In fact, digital audio will capture any signal, no matter how complex, as long as it can be represented as a set of sine waves lower than the Nyquist frequency. Therefore, if you choose a sampling rate so that Nyquist is higher than 20 kHz, you can represent any signal containing tones between 0-20kHz. Since our ears do not hear past 20kHz, it could be argued that digital audio will perfectly reproduce any audible signal.
However, not all signals can be represented accurately by a set of sine waves below 20kHz. In particular, sawtooth waves (also known as triangular waves) and square waves can only be represented by an infinite set of sine waves with frequencies extending all the way to infinity. When you capture either sawtooth waves or sine waves digitally, you don't get back a perfect waveform when you play it back due to filtering.
As an example, this is how a 4001Hz sawtooth wave looks like after filtering at the Nyquist frequency:
Figure 7: 4001Hz 0dB sawtooth wave sampled at 44.1kHz 16 bits
As you can see, the peaks of the sawtooth are "rounded off" and the lines connecting the sample points are slightly "wavy" rather than straight. At higher frequencies, you can see that digital audio playback cannot even preserve amplitude accuracy for sawtooth waves:
Figure 8: 19997Hz 0dB sawtooth wave sampled at 44.1kHz 16 bits
Square waves are even worse. This is the theoretical reproduction of a 10kHz square wave:
Figure 9: 10 kHz 0dB square wave sampled at 44.1kHz 16 bits
As you can see, not only is amplitude accuracy not preserved, but the resultant waveform looks nothing like a square wave. Even worse, the analog reconstructed waveform overshoots the 0dB peak. Many digital audio players cannot reproduce signals above 0dB FS ("full scale") during playback, so the above waveform will most likely be clipped (which, in this case, is "beneficial" since it will make the waveform more like a square wave!).
Conclusion
Digital audio is not as bad as some people seem to think, it will reproduce any bandwidth limited signal "perfectly" as a continuous signal. However, not all waveforms, even deceptively simple ones, can be represented accurately once they are filtered.
Some could argue that we don't listen to sawtooths or square waves, therefore Figures 6-8 are not significant. But we do - some musical instruments have harmonic characteristics very similar to sawtooth waves. And pop/rock music often contain music generated by synthesizers - sawtooth and square waves are fundamental building blocks for digitally synthesized music.
It could also be argued that the frequency components above 20kHz for sawtooth and sinewaves are not important, since we don't hear them, so arguably what our ears are hearing are represented accurately in Figures 6-8. This is perhaps true, but the counter argument is that if a digital player is not playing back a 0dB 19997kHz sawtooth (or a 0dB 10kHz square wave) with even amplitude accuracy (let alone harmonic accuracy), then that represents a kind of "distortion" that is audible. By the way, analog circuits have no problems playing back sawtooth and square waves with much better amplitude and harmonic accuracy than digital.

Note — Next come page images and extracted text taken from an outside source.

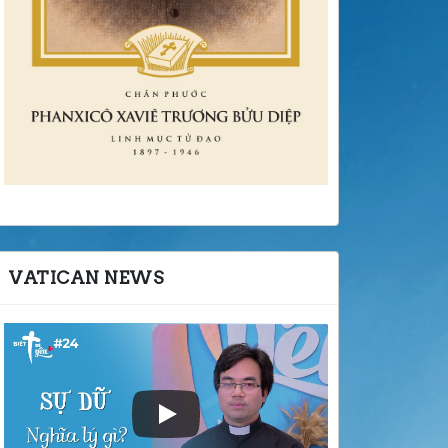
VATICAN NEWS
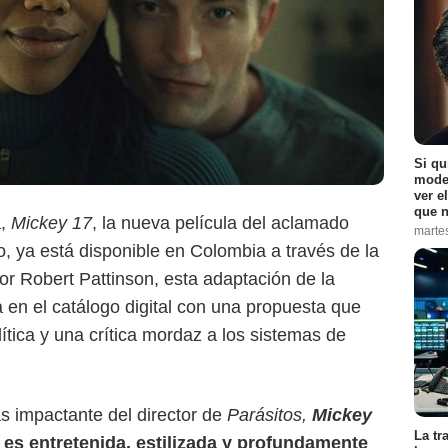
Si qu
moder
ver e
que n
a,
Mickey 17
, la nueva película del aclamado
marte
, ya está disponible en Colombia a través de la
r Robert Pattinson, esta adaptación de la
Max
 en el catálogo digital con una propuesta que
lítica y una crítica mordaz a los sistemas de
s impactante del director de
Parásitos,
Mickey
La tr
es entretenida, estilizada y profundamente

Many people have commented that CDs do not seem to reproduce high frequencies as well as analog sources such as vinyl and magnetic tape. Perhaps the above could at least partially explain the subjective impressions? This would also suggest one benefit of sampling at higher rates such as 96kHz or 192kHz even though our ears cannot hear past 20kHz. A higher sampling rate can help preserve amplitude and harmonic accuracy for non-sine waves at high frequencies.